-------- Given passage --------

We were discussing four hypothetical communities across the spectrum
of ideas. R' Micha Berger and I seem to agree that if one of them moves
right or left, its neighbors will be aware of it, and *tend* to move as
well. For example, if these communities are at positions #1, #2, #3, and
#4, and then #3 moves to position 3.5, then #2 will tend to move towards
2.3 or thereabouts (to maintain an equilibrium between its neighbors),
while #4 may feel a need to become even more extreme.

This tendency towards the extremes can be prevented or minimized if
there would have been a rav who all three (the LOR of #2, the LOR of #3,
and the LOR of #4) would check with and hold by, so as to insure that
the limits of extremism are not overstepped.

RMB asked me: <<< So, then do you agree with my maskanah -- that an LOR
who chooses not to ask that rav is taking into his own hands questions
that affect his kehillah's relationship to other kehillos, and therefore
playing with things outside of his league? >>>

In theory, of course I agree. But in practice, I don't know how realistic
it might be to find such a rav. The whole hashkafic difference between
those communities is one of the important factors which makes people
choose to live in this one or that one. And if they *did* find a posek
they could all agree on, there's no guarantee that he would give a
definitive psak on the sort of issues that we're talking about.

In fact, I'd bet that the only way they'd agree on a single rav is if
that rav had already shown himself to be accepting of a wide range of
views. And in practice, that means a whole set of questions for which
his answer would be along the lines of "It's not a good idea, but not
assur either." And then what have you accomplished? The communities will
go their own way after all.

-------- Records supplied --------

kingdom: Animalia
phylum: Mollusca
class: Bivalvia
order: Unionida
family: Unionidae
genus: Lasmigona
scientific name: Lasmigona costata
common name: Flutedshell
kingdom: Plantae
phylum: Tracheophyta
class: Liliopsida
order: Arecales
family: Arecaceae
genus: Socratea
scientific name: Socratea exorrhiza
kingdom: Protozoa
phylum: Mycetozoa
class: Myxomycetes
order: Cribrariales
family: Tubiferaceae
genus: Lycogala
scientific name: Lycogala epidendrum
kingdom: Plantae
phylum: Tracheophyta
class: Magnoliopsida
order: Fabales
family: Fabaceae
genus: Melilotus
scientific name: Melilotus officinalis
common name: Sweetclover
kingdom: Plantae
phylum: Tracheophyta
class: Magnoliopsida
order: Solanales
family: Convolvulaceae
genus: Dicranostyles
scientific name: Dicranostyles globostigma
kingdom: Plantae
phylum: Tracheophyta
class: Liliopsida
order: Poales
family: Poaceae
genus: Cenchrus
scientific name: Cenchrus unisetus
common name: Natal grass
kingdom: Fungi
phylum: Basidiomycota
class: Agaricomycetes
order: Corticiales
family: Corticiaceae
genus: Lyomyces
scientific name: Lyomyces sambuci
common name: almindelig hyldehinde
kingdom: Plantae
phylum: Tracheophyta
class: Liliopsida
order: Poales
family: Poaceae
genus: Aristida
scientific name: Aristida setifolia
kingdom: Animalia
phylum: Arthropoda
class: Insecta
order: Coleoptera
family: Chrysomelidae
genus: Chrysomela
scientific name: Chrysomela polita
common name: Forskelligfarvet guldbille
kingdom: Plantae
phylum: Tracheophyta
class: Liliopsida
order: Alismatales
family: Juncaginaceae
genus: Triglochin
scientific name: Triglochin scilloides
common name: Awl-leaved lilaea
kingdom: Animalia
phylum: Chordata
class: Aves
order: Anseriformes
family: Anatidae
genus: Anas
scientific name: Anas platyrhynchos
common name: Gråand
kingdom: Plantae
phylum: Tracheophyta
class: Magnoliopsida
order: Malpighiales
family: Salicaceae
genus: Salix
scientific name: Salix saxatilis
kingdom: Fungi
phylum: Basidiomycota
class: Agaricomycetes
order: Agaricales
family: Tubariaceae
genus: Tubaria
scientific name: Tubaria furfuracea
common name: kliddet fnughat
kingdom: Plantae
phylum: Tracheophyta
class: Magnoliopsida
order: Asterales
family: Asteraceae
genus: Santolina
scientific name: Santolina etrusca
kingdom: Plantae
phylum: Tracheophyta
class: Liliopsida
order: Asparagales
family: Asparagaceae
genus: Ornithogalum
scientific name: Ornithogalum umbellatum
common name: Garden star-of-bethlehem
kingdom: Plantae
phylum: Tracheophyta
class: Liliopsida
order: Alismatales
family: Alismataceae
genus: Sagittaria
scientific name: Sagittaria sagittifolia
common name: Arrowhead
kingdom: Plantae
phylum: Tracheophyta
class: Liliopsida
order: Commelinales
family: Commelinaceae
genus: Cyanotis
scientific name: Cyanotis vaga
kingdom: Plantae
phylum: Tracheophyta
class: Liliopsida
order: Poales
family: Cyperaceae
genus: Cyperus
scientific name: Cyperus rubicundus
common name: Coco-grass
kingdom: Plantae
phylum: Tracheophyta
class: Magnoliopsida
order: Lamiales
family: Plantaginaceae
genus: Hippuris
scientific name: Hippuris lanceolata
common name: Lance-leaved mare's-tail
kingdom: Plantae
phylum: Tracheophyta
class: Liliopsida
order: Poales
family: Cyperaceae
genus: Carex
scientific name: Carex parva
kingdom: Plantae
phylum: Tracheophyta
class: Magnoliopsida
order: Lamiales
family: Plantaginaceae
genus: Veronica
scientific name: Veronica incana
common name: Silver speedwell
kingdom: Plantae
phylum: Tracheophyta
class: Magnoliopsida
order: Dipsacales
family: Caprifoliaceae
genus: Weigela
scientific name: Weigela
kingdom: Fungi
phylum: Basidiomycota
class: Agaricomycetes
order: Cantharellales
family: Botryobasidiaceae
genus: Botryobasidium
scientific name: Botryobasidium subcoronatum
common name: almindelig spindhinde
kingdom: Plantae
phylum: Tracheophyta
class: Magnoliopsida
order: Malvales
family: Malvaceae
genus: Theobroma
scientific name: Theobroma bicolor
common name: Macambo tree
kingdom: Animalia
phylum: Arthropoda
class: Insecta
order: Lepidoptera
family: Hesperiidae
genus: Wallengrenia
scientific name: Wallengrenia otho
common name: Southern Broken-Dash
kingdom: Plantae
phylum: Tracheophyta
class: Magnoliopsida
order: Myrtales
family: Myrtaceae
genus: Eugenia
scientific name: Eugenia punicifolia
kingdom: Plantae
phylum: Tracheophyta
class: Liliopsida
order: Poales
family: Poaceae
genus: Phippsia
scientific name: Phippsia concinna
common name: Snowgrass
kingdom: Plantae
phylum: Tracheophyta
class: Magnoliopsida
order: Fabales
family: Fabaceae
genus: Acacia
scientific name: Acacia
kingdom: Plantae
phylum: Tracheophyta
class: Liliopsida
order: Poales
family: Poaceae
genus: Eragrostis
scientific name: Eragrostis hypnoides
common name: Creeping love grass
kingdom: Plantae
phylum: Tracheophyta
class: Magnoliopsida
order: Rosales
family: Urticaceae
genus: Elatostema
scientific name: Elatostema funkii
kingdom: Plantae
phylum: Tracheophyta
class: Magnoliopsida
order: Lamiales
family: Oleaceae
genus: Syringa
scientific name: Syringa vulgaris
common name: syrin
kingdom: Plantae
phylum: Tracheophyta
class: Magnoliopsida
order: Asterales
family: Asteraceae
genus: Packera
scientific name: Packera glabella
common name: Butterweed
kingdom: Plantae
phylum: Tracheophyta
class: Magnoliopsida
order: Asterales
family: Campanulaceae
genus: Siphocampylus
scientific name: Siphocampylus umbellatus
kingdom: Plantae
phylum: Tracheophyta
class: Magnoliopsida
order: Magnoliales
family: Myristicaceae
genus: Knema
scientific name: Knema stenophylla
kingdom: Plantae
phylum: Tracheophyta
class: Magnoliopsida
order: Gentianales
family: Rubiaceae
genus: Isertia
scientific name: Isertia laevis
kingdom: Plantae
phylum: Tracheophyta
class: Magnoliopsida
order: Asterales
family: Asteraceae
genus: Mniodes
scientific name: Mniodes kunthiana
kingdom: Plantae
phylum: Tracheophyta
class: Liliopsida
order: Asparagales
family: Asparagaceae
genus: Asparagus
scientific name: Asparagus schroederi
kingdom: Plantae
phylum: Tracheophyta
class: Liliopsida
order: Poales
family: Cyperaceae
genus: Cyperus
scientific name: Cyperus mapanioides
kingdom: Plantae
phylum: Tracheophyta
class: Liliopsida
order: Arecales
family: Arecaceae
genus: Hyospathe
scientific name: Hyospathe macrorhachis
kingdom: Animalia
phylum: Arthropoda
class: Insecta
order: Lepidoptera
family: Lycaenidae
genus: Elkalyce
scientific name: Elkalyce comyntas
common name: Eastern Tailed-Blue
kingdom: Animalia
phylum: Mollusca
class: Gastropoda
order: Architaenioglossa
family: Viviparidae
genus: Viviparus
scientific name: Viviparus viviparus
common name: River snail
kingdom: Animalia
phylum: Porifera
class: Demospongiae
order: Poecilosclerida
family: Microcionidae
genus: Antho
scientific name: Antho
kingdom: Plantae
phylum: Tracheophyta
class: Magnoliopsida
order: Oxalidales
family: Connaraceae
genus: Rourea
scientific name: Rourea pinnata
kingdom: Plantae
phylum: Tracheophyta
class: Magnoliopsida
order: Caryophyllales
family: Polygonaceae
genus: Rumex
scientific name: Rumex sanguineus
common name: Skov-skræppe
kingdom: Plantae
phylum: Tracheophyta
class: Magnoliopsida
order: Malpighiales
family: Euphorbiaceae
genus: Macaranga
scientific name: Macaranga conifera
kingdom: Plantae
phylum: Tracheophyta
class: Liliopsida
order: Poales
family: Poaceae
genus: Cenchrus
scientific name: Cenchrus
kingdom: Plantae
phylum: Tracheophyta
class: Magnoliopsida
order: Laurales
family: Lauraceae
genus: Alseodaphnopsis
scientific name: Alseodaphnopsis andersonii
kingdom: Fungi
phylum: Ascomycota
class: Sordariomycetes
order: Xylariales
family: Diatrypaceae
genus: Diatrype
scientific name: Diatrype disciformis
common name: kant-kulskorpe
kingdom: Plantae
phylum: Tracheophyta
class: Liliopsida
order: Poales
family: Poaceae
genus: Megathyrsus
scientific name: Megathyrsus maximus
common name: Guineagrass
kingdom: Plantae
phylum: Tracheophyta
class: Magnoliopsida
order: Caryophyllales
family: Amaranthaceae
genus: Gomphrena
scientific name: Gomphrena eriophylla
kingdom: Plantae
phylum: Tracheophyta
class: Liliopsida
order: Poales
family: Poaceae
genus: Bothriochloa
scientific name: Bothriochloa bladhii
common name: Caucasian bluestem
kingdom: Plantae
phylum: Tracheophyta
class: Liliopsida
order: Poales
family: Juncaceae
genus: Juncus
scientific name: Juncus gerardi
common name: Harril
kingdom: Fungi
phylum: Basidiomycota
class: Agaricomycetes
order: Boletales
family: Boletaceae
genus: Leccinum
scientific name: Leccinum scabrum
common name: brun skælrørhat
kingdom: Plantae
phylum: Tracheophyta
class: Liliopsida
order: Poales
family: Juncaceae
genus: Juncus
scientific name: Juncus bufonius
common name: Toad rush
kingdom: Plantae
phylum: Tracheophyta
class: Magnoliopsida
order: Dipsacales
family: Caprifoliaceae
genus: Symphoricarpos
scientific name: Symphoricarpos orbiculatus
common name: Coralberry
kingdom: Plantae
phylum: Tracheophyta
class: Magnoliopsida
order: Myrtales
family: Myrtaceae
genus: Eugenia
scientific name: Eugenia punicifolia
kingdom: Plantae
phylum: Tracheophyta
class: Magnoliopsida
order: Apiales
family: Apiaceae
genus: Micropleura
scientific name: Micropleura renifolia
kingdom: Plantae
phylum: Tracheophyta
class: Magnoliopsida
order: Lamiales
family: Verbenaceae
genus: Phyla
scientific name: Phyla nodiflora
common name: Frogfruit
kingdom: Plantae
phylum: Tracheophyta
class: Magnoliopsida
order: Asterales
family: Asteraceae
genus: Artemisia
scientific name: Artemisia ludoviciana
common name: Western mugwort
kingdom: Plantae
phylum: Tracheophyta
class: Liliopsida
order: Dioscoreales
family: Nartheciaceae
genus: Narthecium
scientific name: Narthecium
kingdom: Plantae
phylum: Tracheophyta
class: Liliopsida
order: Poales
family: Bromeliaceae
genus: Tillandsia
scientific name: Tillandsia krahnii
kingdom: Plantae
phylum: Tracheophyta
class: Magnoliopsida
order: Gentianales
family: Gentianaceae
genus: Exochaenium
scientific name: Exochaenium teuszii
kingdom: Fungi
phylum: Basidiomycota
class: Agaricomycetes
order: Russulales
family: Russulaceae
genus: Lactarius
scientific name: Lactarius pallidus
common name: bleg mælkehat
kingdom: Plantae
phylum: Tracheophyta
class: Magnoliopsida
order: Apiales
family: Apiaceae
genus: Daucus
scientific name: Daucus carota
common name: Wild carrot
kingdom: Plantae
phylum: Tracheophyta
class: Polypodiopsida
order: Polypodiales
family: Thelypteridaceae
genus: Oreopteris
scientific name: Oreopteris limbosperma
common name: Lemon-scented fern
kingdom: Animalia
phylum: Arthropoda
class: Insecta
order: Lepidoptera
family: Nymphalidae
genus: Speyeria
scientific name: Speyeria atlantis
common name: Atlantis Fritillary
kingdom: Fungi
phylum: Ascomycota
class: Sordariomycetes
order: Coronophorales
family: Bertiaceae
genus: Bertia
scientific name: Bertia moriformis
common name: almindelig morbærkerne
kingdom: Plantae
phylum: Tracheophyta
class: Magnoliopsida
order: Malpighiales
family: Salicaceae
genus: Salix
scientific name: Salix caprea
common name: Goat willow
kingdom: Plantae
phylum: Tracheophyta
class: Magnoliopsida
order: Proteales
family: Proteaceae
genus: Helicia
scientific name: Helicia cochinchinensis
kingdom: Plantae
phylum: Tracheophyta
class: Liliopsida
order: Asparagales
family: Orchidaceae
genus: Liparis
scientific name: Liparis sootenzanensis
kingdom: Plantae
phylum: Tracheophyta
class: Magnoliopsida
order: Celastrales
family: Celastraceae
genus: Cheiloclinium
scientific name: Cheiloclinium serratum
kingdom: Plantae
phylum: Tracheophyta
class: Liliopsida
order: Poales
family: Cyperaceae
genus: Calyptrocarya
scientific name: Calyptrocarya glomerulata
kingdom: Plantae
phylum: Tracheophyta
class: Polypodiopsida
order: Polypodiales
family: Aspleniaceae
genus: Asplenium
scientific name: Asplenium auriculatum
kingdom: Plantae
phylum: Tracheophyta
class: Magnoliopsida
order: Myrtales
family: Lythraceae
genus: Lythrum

--------

▸ **To do**:
A. Answer these questions about the discussion of the four communities:
(i) How many hypothetical communities were being discussed?
(ii) If community #3 moves to position 3.5, toward what position will #2 tend to move?
(iii) On many questions, what might the answer of a rav all the communities agreed on be?
B. Format the rows as a JSON list of strings, from the first line of the rows up to and including the line with "scientific name: Chrysomela polita". Use one string per line and leave out blank lines.
The discussion and the rows are unrelated to each other.

▸ **Full solutions**:
A.
(i) Four.
(ii) Toward 2.3 or thereabouts.
(iii) "It's not a good idea, but not assur either."

B.
[
  "kingdom: Animalia",
  "phylum: Mollusca",
  "class: Bivalvia",
  "order: Unionida",
  "family: Unionidae",
  "genus: Lasmigona",
  "scientific name: Lasmigona costata",
  "common name: Flutedshell",
  "kingdom: Plantae",
  "phylum: Tracheophyta",
  "class: Liliopsida",
  "order: Arecales",
  "family: Arecaceae",
  "genus: Socratea",
  "scientific name: Socratea exorrhiza",
  "kingdom: Protozoa",
  "phylum: Mycetozoa",
  "class: Myxomycetes",
  "order: Cribrariales",
  "family: Tubiferaceae",
  "genus: Lycogala",
  "scientific name: Lycogala epidendrum",
  "kingdom: Plantae",
  "phylum: Tracheophyta",
  "class: Magnoliopsida",
  "order: Fabales",
  "family: Fabaceae",
  "genus: Melilotus",
  "scientific name: Melilotus officinalis",
  "common name: Sweetclover",
  "kingdom: Plantae",
  "phylum: Tracheophyta",
  "class: Magnoliopsida",
  "order: Solanales",
  "family: Convolvulaceae",
  "genus: Dicranostyles",
  "scientific name: Dicranostyles globostigma",
  "kingdom: Plantae",
  "phylum: Tracheophyta",
  "class: Liliopsida",
  "order: Poales",
  "family: Poaceae",
  "genus: Cenchrus",
  "scientific name: Cenchrus unisetus",
  "common name: Natal grass",
  "kingdom: Fungi",
  "phylum: Basidiomycota",
  "class: Agaricomycetes",
  "order: Corticiales",
  "family: Corticiaceae",
  "genus: Lyomyces",
  "scientific name: Lyomyces sambuci",
  "common name: almindelig hyldehinde",
  "kingdom: Plantae",
  "phylum: Tracheophyta",
  "class: Liliopsida",
  "order: Poales",
  "family: Poaceae",
  "genus: Aristida",
  "scientific name: Aristida setifolia",
  "kingdom: Animalia",
  "phylum: Arthropoda",
  "class: Insecta",
  "order: Coleoptera",
  "family: Chrysomelidae",
  "genus: Chrysomela",
  "scientific name: Chrysomela polita"
]